# How to move a thin metal piece with a tiny string or anything else?

Recently I was experimenting with a metal piece, and I came across a challenge.

A small piece of thin copper metal (5cm x 3cm x 0.2 cm) has to be pushed forward and to be rotated. The problem is how to get a force behind the metal piece and have a force to rotate it. The metal piece must go from left side to the right side of the picture2.

The initial idea was to bind the metal piece with a metal bar and to rotate it so that metal will rotate accordingly. However the bar is too thick. I need to use a thin, ideally <5mm, string, metal piece or anything else to control (to move forward and to rotate) the metal piece (see picture below). Using a 0.2 cm copper wire after tying a knot with the metal piece I failed to be able to rotate.

Can you give me some hints what kind of thin string or bar or anything else I may use to accomplish a forward movement through the gap of 0.5 cm between object 1 and 2 (see picture 2) and the rotation of the metal piece afterwards?

Picture 1:

Picture 2:

• So, this can only move along the axis if the "string" and rotate about the "string"? Oct 7, 2015 at 13:37
• Are you doing this by hand or is this automated? If you are moving and rotating the copper piece manually, why not use tweezers or small pliers? Oct 7, 2015 at 13:55
• Why are you tying a knot? That right there should show you that your material is too flexible. Use aa thicker wire.
– hazzey
Oct 7, 2015 at 14:39
• @ GisMofx I think so..it must be moved forward first and then rotated Oct 7, 2015 at 16:45
• @ am304 I doubt that a tweezer might get rhough the gap of 0.5 cm between the object where the piece of metal has to be pushed..do u under stand what I mean? Oct 7, 2015 at 16:45

Unless I am missing some major constraint, you have answered your own question just by stating it.

• You have a gap that is 0.5cm = 5mm. (This is the upper limit.)
• You tried a wire that was 0.2mm. (This didn't work.)

You therefore need something between those two sizes. Either make something that size or get some wire that is that size. Literally the first chart that a Google search brought me was this. It shows many different sizes of wire within your range.

Now, all of this seems very simple, which leads me once again to think that there are constraints that are missing from your question.

__Extracted records__
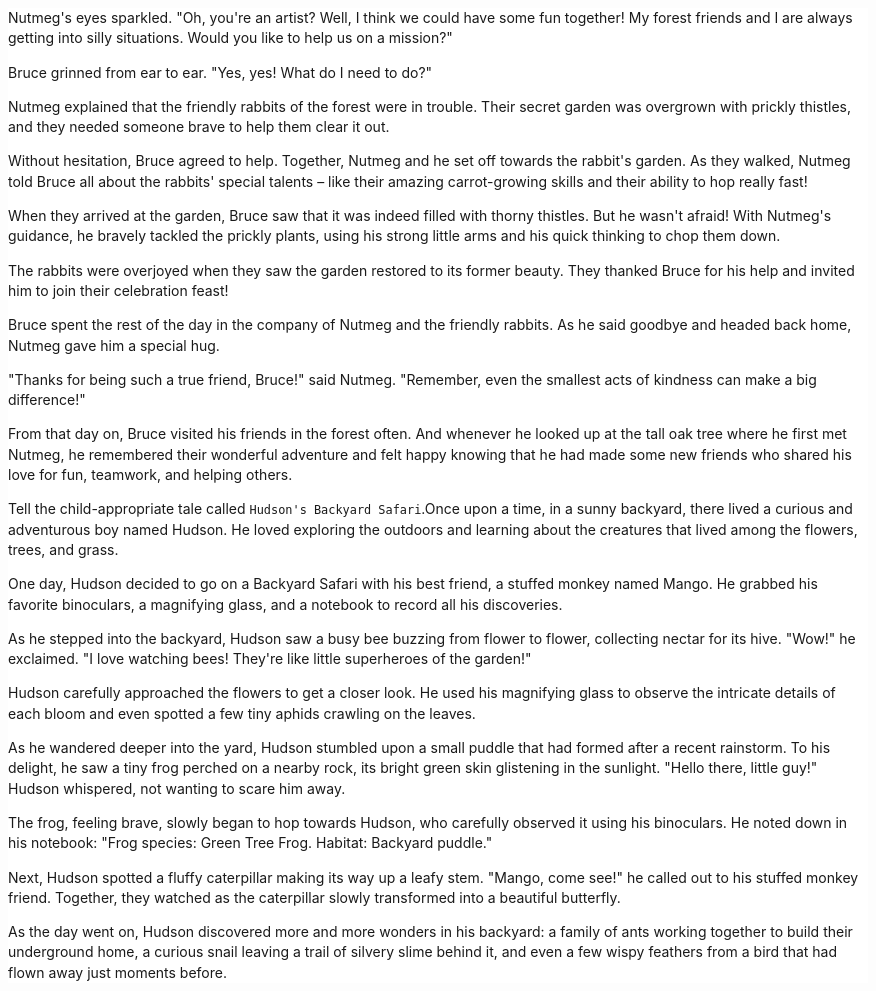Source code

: Nutmeg's eyes sparkled. "Oh, you're an artist? Well, I think we could have some fun together! My forest friends and I are always getting into silly situations. Would you like to help us on a mission?"

Bruce grinned from ear to ear. "Yes, yes! What do I need to do?"

Nutmeg explained that the friendly rabbits of the forest were in trouble. Their secret garden was overgrown with prickly thistles, and they needed someone brave to help them clear it out.

Without hesitation, Bruce agreed to help. Together, Nutmeg and he set off towards the rabbit's garden. As they walked, Nutmeg told Bruce all about the rabbits' special talents – like their amazing carrot-growing skills and their ability to hop really fast!

When they arrived at the garden, Bruce saw that it was indeed filled with thorny thistles. But he wasn't afraid! With Nutmeg's guidance, he bravely tackled the prickly plants, using his strong little arms and his quick thinking to chop them down.

The rabbits were overjoyed when they saw the garden restored to its former beauty. They thanked Bruce for his help and invited him to join their celebration feast!

Bruce spent the rest of the day in the company of Nutmeg and the friendly rabbits. As he said goodbye and headed back home, Nutmeg gave him a special hug.

"Thanks for being such a true friend, Bruce!" said Nutmeg. "Remember, even the smallest acts of kindness can make a big difference!"

From that day on, Bruce visited his friends in the forest often. And whenever he looked up at the tall oak tree where he first met Nutmeg, he remembered their wonderful adventure and felt happy knowing that he had made some new friends who shared his love for fun, teamwork, and helping others.<end>

Tell the child-appropriate tale called `Hudson's Backyard Safari`.<start>Once upon a time, in a sunny backyard, there lived a curious and adventurous boy named Hudson. He loved exploring the outdoors and learning about the creatures that lived among the flowers, trees, and grass.

One day, Hudson decided to go on a Backyard Safari with his best friend, a stuffed monkey named Mango. He grabbed his favorite binoculars, a magnifying glass, and a notebook to record all his discoveries.

As he stepped into the backyard, Hudson saw a busy bee buzzing from flower to flower, collecting nectar for its hive. "Wow!" he exclaimed. "I love watching bees! They're like little superheroes of the garden!"

Hudson carefully approached the flowers to get a closer look. He used his magnifying glass to observe the intricate details of each bloom and even spotted a few tiny aphids crawling on the leaves.

As he wandered deeper into the yard, Hudson stumbled upon a small puddle that had formed after a recent rainstorm. To his delight, he saw a tiny frog perched on a nearby rock, its bright green skin glistening in the sunlight. "Hello there, little guy!" Hudson whispered, not wanting to scare him away.

The frog, feeling brave, slowly began to hop towards Hudson, who carefully observed it using his binoculars. He noted down in his notebook: "Frog species: Green Tree Frog. Habitat: Backyard puddle."

Next, Hudson spotted a fluffy caterpillar making its way up a leafy stem. "Mango, come see!" he called out to his stuffed monkey friend. Together, they watched as the caterpillar slowly transformed into a beautiful butterfly.

As the day went on, Hudson discovered more and more wonders in his backyard: a family of ants working together to build their underground home, a curious snail leaving a trail of silvery slime behind it, and even a few wispy feathers from a bird that had flown away just moments before.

__Instructions__
1 - Check each statement against the question about moving a thin copper piece. Mark each one yes or no, and quote the words of the text that settle it: (a) The copper piece measures 5 cm by 3 cm by 0.2 cm. (b) The gap between object 1 and object 2 is 0.5 cm. (c) The first idea was to glue the copper piece to a thin wire.
2 - In the records, start at the line that has "Nutmeg explained that" and stop after the line that has "When they arrived". Arrange those lines as a JSON list of strings, one string per line, leaving out blank lines.

__List of answers__
1 -
(a) Yes: "(5cm x 3cm x 0.2 cm)"
(b) Yes: "the gap of 0.5 cm between object 1 and 2"
(c) No: "The initial idea was to bind the metal piece with a metal bar"

2 -
[
  "Nutmeg explained that the friendly rabbits of the forest were in trouble. Their secret garden was overgrown with prickly thistles, and they needed someone brave to help them clear it out.",
  "Without hesitation, Bruce agreed to help. Together, Nutmeg and he set off towards the rabbit's garden. As they walked, Nutmeg told Bruce all about the rabbits' special talents – like their amazing carrot-growing skills and their ability to hop really fast!",
  "When they arrived at the garden, Bruce saw that it was indeed filled with thorny thistles. But he wasn't afraid! With Nutmeg's guidance, he bravely tackled the prickly plants, using his strong little arms and his quick thinking to chop them down."
]